WORK ITEM: Will you write out all the entries below exactly?

========================================================================

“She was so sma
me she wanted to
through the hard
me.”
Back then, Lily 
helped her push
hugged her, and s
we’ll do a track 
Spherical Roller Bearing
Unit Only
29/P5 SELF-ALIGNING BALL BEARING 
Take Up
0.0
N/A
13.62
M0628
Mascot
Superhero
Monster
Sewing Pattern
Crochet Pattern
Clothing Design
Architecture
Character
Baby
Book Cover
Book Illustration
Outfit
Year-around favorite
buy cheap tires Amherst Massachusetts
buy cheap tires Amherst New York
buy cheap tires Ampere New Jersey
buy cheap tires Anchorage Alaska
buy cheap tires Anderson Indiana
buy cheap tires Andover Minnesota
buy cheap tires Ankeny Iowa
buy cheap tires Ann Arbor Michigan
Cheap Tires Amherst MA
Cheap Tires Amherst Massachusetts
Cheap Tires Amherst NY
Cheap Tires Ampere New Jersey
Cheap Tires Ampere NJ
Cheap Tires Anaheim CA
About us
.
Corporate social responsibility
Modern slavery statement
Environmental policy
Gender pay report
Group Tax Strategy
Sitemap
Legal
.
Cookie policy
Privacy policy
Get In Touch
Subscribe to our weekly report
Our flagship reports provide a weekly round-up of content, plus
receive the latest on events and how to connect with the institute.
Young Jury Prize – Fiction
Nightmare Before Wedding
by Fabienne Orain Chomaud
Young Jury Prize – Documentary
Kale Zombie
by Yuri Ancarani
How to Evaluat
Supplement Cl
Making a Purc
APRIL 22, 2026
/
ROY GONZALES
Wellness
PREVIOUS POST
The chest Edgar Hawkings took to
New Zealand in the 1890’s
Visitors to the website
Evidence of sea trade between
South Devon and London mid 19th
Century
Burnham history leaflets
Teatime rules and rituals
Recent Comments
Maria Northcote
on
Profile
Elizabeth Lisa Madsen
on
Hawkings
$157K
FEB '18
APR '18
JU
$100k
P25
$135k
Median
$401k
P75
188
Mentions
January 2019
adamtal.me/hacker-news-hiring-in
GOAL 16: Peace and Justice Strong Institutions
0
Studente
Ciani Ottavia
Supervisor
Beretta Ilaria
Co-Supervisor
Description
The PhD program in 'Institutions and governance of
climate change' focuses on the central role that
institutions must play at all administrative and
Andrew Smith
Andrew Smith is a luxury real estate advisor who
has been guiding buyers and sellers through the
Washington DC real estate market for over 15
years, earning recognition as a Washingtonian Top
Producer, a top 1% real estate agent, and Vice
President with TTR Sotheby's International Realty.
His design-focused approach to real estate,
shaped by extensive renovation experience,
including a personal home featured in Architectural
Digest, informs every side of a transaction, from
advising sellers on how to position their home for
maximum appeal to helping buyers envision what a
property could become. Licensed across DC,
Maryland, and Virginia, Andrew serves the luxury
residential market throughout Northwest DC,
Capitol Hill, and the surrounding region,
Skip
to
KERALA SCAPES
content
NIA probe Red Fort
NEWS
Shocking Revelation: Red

========================================================================

ANSWER:
“She was so sma
me she wanted to
through the hard
me.”
Back then, Lily 
helped her push
hugged her, and s
we’ll do a track 
Spherical Roller Bearing
Unit Only
29/P5 SELF-ALIGNING BALL BEARING 
Take Up
0.0
N/A
13.62
M0628
Mascot
Superhero
Monster
Sewing Pattern
Crochet Pattern
Clothing Design
Architecture
Character
Baby
Book Cover
Book Illustration
Outfit
Year-around favorite
buy cheap tires Amherst Massachusetts
buy cheap tires Amherst New York
buy cheap tires Ampere New Jersey
buy cheap tires Anchorage Alaska
buy cheap tires Anderson Indiana
buy cheap tires Andover Minnesota
buy cheap tires Ankeny Iowa
buy cheap tires Ann Arbor Michigan
Cheap Tires Amherst MA
Cheap Tires Amherst Massachusetts
Cheap Tires Amherst NY
Cheap Tires Ampere New Jersey
Cheap Tires Ampere NJ
Cheap Tires Anaheim CA
About us
.
Corporate social responsibility
Modern slavery statement
Environmental policy
Gender pay report
Group Tax Strategy
Sitemap
Legal
.
Cookie policy
Privacy policy
Get In Touch
Subscribe to our weekly report
Our flagship reports provide a weekly round-up of content, plus
receive the latest on events and how to connect with the institute.
Young Jury Prize – Fiction
Nightmare Before Wedding
by Fabienne Orain Chomaud
Young Jury Prize – Documentary
Kale Zombie
by Yuri Ancarani
How to Evaluat
Supplement Cl
Making a Purc
APRIL 22, 2026
/
ROY GONZALES
Wellness
PREVIOUS POST
The chest Edgar Hawkings took to
New Zealand in the 1890’s
Visitors to the website
Evidence of sea trade between
South Devon and London mid 19th
Century
Burnham history leaflets
Teatime rules and rituals
Recent Comments
Maria Northcote
on
Profile
Elizabeth Lisa Madsen
on
Hawkings
$157K
FEB '18
APR '18
JU
$100k
P25
$135k
Median
$401k
P75
188
Mentions
January 2019
adamtal.me/hacker-news-hiring-in
GOAL 16: Peace and Justice Strong Institutions
0
Studente
Ciani Ottavia
Supervisor
Beretta Ilaria
Co-Supervisor
Description
The PhD program in 'Institutions and governance of
climate change' focuses on the central role that
institutions must play at all administrative and
Andrew Smith
Andrew Smith is a luxury real estate advisor who
has been guiding buyers and sellers through the
Washington DC real estate market for over 15
years, earning recognition as a Washingtonian Top
Producer, a top 1% real estate agent, and Vice
President with TTR Sotheby's International Realty.
His design-focused approach to real estate,
shaped by extensive renovation experience,
including a personal home featured in Architectural
Digest, informs every side of a transaction, from
advising sellers on how to position their home for
maximum appeal to helping buyers envision what a
property could become. Licensed across DC,
Maryland, and Virginia, Andrew serves the luxury
residential market throughout Northwest DC,
Capitol Hill, and the surrounding region,
Skip
to
KERALA SCAPES
content
NIA probe Red Fort
NEWS
Shocking Revelation: Red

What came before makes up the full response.